Virus prediction summary table in Results section (tab 1).

The Result tab displays information about predicted viruses in the input data including sequence length, topology, coordinates, number of genes, genetic code, virus score, false discovery rate (FDR), number of hallmark genes, marker enrichment, and taxonomy. More information about this output data can be found here.

Plasmid prediction summary table in Results section (tab 2).

Another table in this section provides the plasmid prediction summary which includes information on sequence length, topology, number of genes, genetic code, plasmid score, false discovery rate (FDR), number of hallmark genes, marker enrichment, conjugation genes, and any antimicrobial resistance (AMR) genes present. As stated above, more information on this output data can be found here.

Virus quality summary table in Results section (tab 3).

A virus quality summary table is also provided, where it details the contig ID, contig length provirus information, gene counts, quality information, completeness information, completeness method, contamination, k-mer frequency, and any relevant warnings

All output files are available to download under the Browser/Download Outputs tab at the bottom of the results page. However, downloadable results for Virus and Plasmids differ when running on its own versus as part of the full metagenomic pipeline.

Results to download for Virus and Plasmids run on its own.

The basic results of the pipeline are CheckV and geNomad output files.

Results to download for Virus and Plasmids as part of larger metagenomic workflow.

As part of the metagenome pipeline, additional output files consist of more classifications and annotations.

Annotation

This workflow takes assembled metagenomes and uses a number of open-source tools and databases to generate the structural and functional annotations. The input assembly is first structurally annotated, then those results are used for the functional annotation.

Metagenome Annotation Result Statistics tables (tab 1).

The Metagenome Annotation Result section has statistics for Processed Sequences, Predicted Genes, and General Quality Information from the workflow.

Metagenome Annotation Result protein size histogram (tab 2).

A graph for distribution of protein sizes is also provided in the second tab of the results.

Metagenome Annotation Result Opaver Web Path KEGG maps (tab 3).

The Opaver Web Path tab offers interactive KEGG maps for further analysis to the pathways detected in the workflow.

Download section dropdown with clickable file names for downloading the workflow outputs.

The Download Output section provides output files available to download. The primary results are the functional annotation and the structural annotation files (.gff). The functional annotation file is required input for the MAGs Generation workflow along with the assembled contigs.

MAGs Generation

For all processed metagenomes, it classifies contigs into bins. Next, the bins are refined using the functional Annotation file (GFF) from the Metagenome Annotation workflow and optional contig lineage information.
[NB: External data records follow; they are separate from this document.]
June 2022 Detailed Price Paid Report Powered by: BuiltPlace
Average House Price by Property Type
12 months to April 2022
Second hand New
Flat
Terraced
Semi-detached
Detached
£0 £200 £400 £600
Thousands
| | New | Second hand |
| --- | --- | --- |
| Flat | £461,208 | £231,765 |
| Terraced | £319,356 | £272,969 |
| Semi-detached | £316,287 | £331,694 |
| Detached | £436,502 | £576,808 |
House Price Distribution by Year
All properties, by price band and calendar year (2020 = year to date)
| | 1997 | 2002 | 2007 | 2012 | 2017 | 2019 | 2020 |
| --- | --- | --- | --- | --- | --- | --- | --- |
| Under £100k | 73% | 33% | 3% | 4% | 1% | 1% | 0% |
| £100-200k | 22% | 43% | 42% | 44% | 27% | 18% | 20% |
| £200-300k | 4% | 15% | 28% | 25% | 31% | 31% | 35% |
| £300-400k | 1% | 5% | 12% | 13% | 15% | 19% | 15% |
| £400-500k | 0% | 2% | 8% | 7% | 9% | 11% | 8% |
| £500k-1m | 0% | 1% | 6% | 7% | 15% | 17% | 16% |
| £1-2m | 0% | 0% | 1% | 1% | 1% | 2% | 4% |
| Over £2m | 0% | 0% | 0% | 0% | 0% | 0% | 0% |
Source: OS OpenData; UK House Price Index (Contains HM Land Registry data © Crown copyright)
The completeness of and the contamination present in the bins are evaluated bins are assigned a quality level (High Quality (HQ), Medium Quality (MQ), Low Quality (LQ)).
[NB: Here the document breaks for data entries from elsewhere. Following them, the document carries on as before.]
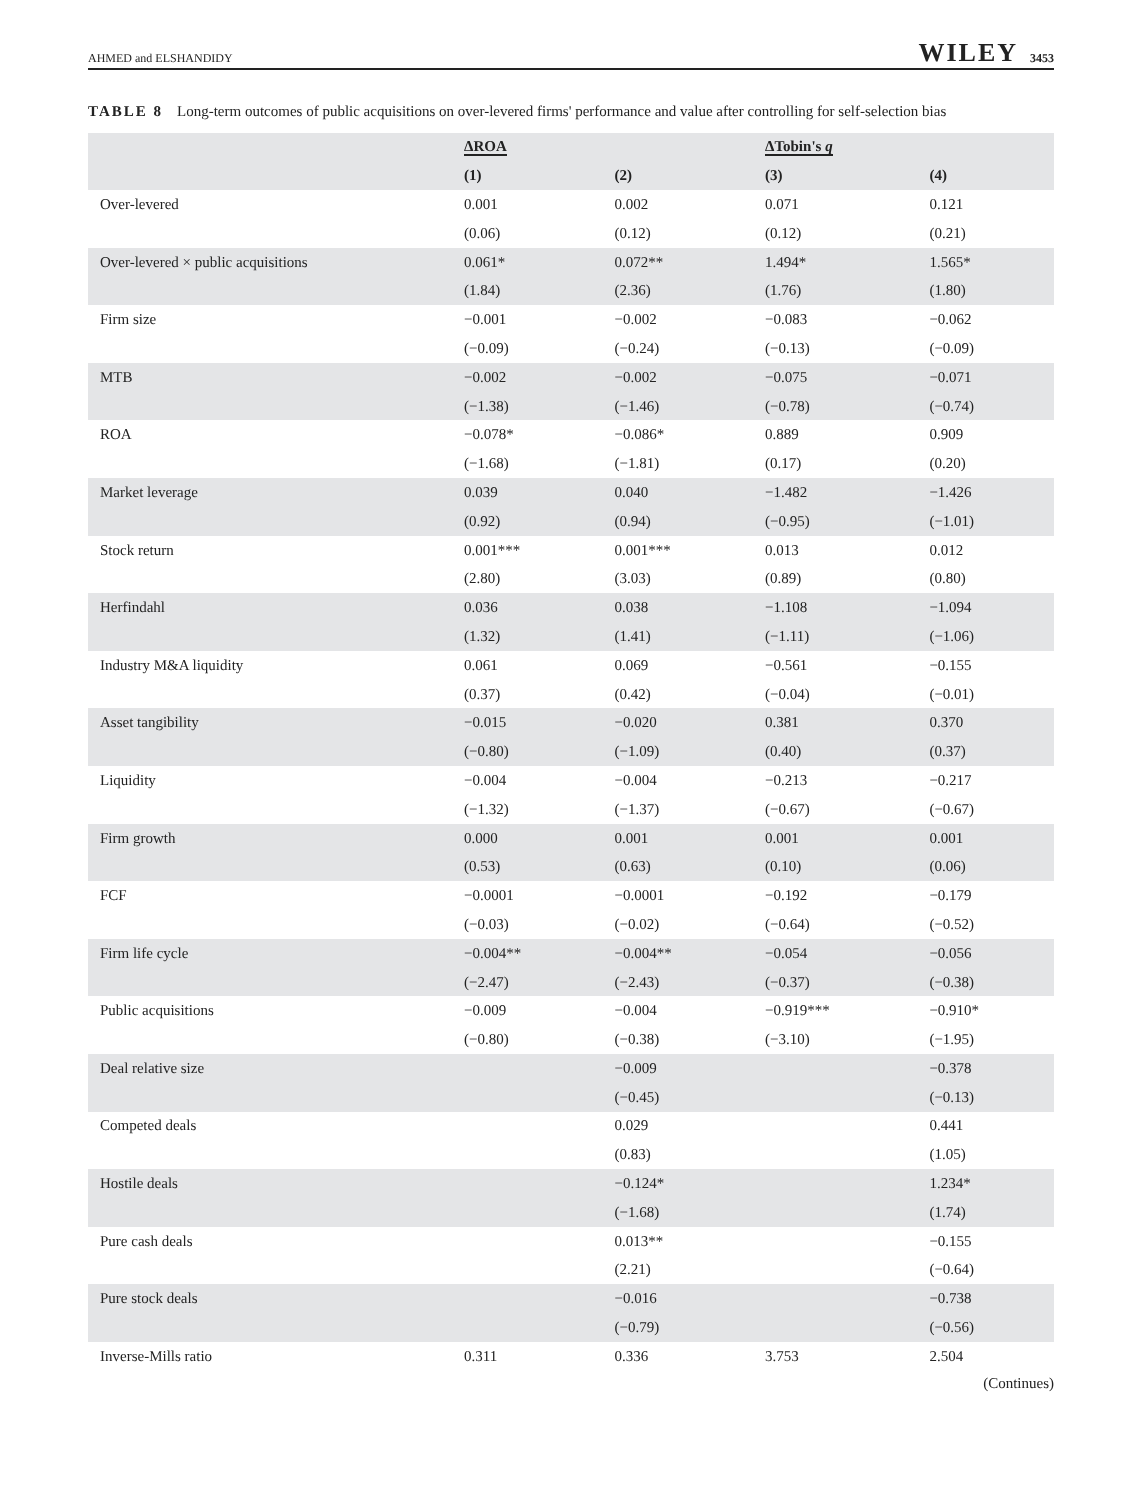AHMED and ELSHANDIDY WILEY 3453
TABLE 8 Long-term outcomes of public acquisitions on over-levered firms' performance and value after controlling for self-selection bias
| | ΔROA | | ΔTobin's q | |
| --- | --- | --- | --- | --- |
| | (1) | (2) | (3) | (4) |
| Over-levered | 0.001 | 0.002 | 0.071 | 0.121 |
| | (0.06) | (0.12) | (0.12) | (0.21) |
| Over-levered × public acquisitions | 0.061* | 0.072** | 1.494* | 1.565* |
| | (1.84) | (2.36) | (1.76) | (1.80) |
| Firm size | −0.001 | −0.002 | −0.083 | −0.062 |
| | (−0.09) | (−0.24) | (−0.13) | (−0.09) |
| MTB | −0.002 | −0.002 | −0.075 | −0.071 |
| | (−1.38) | (−1.46) | (−0.78) | (−0.74) |
| ROA | −0.078* | −0.086* | 0.889 | 0.909 |
| | (−1.68) | (−1.81) | (0.17) | (0.20) |
| Market leverage | 0.039 | 0.040 | −1.482 | −1.426 |
| | (0.92) | (0.94) | (−0.95) | (−1.01) |
| Stock return | 0.001*** | 0.001*** | 0.013 | 0.012 |
| | (2.80) | (3.03) | (0.89) | (0.80) |
| Herfindahl | 0.036 | 0.038 | −1.108 | −1.094 |
| | (1.32) | (1.41) | (−1.11) | (−1.06) |
| Industry M&A liquidity | 0.061 | 0.069 | −0.561 | −0.155 |
| | (0.37) | (0.42) | (−0.04) | (−0.01) |
| Asset tangibility | −0.015 | −0.020 | 0.381 | 0.370 |
| | (−0.80) | (−1.09) | (0.40) | (0.37) |
| Liquidity | −0.004 | −0.004 | −0.213 | −0.217 |
| | (−1.32) | (−1.37) | (−0.67) | (−0.67) |
| Firm growth | 0.000 | 0.001 | 0.001 | 0.001 |
| | (0.53) | (0.63) | (0.10) | (0.06) |
| FCF | −0.0001 | −0.0001 | −0.192 | −0.179 |
| | (−0.03) | (−0.02) | (−0.64) | (−0.52) |
| Firm life cycle | −0.004** | −0.004** | −0.054 | −0.056 |
| | (−2.47) | (−2.43) | (−0.37) | (−0.38) |
| Public acquisitions | −0.009 | −0.004 | −0.919*** | −0.910* |
| | (−0.80) | (−0.38) | (−3.10) | (−1.95) |
| Deal relative size | | −0.009 | | −0.378 |
| | | (−0.45) | | (−0.13) |
| Competed deals | | 0.029 | | 0.441 |
| | | (0.83) | | (1.05) |
| Hostile deals | | −0.124* | | 1.234* |
| | | (−1.68) | | (1.74) |
| Pure cash deals | | 0.013** | | −0.155 |
| | | (2.21) | | (−0.64) |
| Pure stock deals | | −0.016 | | −0.738 |
| | | (−0.79) | | (−0.56) |
| Inverse-Mills ratio | 0.311 | 0.336 | 3.753 | 2.504 |
(Continues)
MAGs Result Summary statistics (tab 1).

The Metagenome MAGs Result section provides a Summary section with information on binned and unbinned contigs.

MAGs Result binning table (tab 2).

The MAGs section provides information such as the completeness of the genome, amount of contamination, and number of genes present on all bins determined to be high quality or medium quality.

MAGs Result bar plot of genomes and modules (tab 3).

The Bar Plot contains information regarding metabolism module categories per genome, based off the KO analysis results.

MAGs Result module completeness heatmap (tab 4).

The Heatmap presents the completeness of the modules shows in the bar plot.

MAGs Result Krona plot for bins and classification (tab 5).

The Krona plot contains the KO analysis results for metagenome bins at two levels of module binning.

Download section dropdown with clickable file names for downloading the workflow outputs.

The Download Output section provides output files available to download. The primary output file is the zipped file with all bins determined to be high quality or medium quality (hqmq.zip).